Most of us avoid clarity because we tell ourselves that we’re being kind, when what we’re actually doing is being unkind and unfair. Not getting clear with a teammate about our expectations because it feels too hard (which is almost always about making ourselves feel more comfortable), yet holding them accountable or blaming them for not delivering is unkind. Feeding people half-truths or avoiding it completely to make them feel better is unkind.

And so, Brene suggests that when we have to show up for a hard conversation, we can call it “a rumble.” It’s a discussion, conversation, or meeting defined by a commitment to lean into vulnerability. It’s a commitment to stay curious and generous, to stick with the messy middle of problem identification and solving, to take a break and circle back, when necessary, to be fearless in owning our parts, and, as psychologist Harriet Lerner teaches, to listen with the same passion with which we want to be heard.

Radical Candour

Brene Brown talks about kindness in honesty.

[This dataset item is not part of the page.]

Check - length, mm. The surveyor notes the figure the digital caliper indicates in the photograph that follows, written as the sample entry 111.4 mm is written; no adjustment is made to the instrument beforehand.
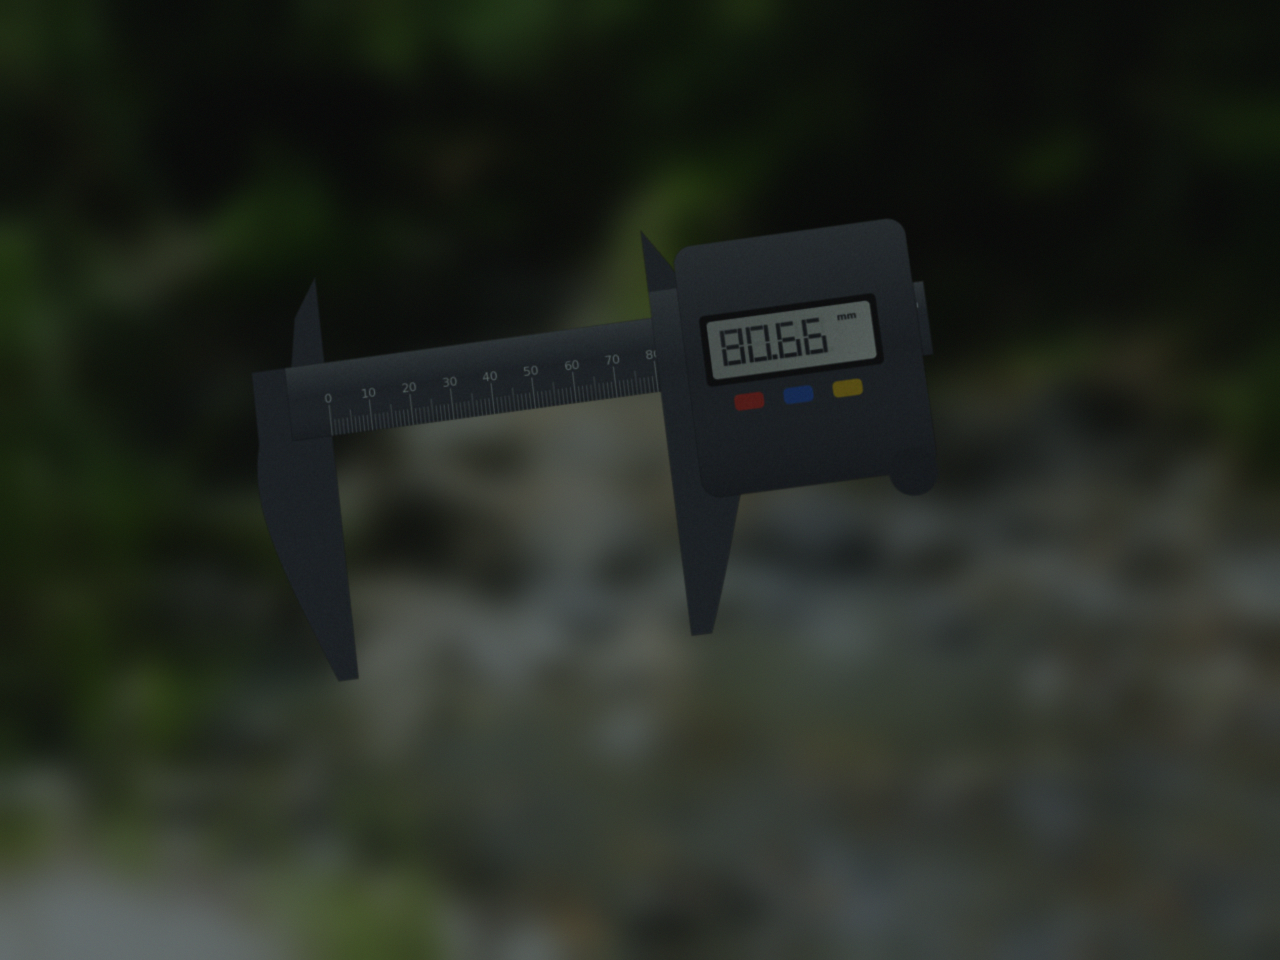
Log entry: 80.66 mm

So too does Kim Scott, who wrote the book, Radical Candour. In it, she discusses approaching communication with radical candour. Radical candour has two components: Caring personally and challenging directly.

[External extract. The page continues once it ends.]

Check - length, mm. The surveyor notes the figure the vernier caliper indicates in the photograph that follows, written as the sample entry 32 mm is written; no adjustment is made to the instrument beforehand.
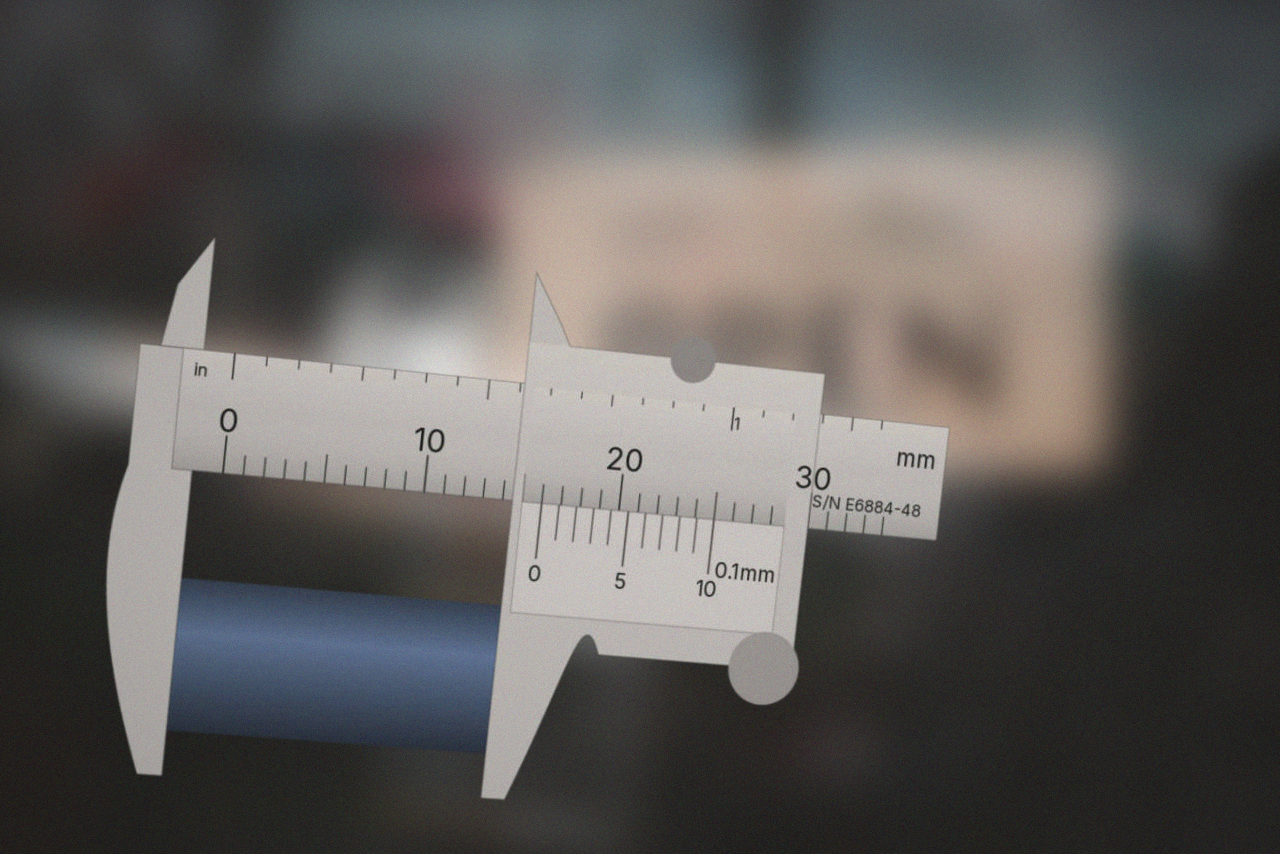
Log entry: 16.0 mm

Caring personally means that we must care about the other person more than we care about being liked. Challenging directly means we’re sharing our perspective and inviting the other person to do the same. It’s kind and helpful. We don’t mean getting overly personal or over-sharing to drive a point home, or assuming we’re right. It also doesn’t mean being brutally honest and saying whatever we think, even if it will hurt the other person’s feelings.

Psychological Safety

If we’re honest, kind, and vulnerable even if it makes us uncomfortable, we can create a sense of psychological safety within our own organizational teams. We will approach conflict as a collaborator, not as an adversary. We will ask how we can achieve a mutually desirable outcome. And, we will be curious and ask for feedback to illuminate our own blind spots. If we do this, we can expect to see higher levels of engagement, increased motivation to tackle difficult problems, more learning and development opportunities, and better performance.

A New Path Forward

This all is a big ask and a tall order. It is stopping dead in our tracks. It’s planting ourselves where we are and looking around to survey the landscape. It is rejecting the normal path just because it’s “tradition” or it’s “how the sport has been ran”. It’s asking tough questions and facing hard truths. Committing to radical candour and being honest, even if it gets uncomfortable. It is daring to forage a new path, even though it’s nothing like we’ve ever known. And if we dare to do that something different, we may find ourselves in places we’ve only dreamed of. It would very well change the landscape of sport.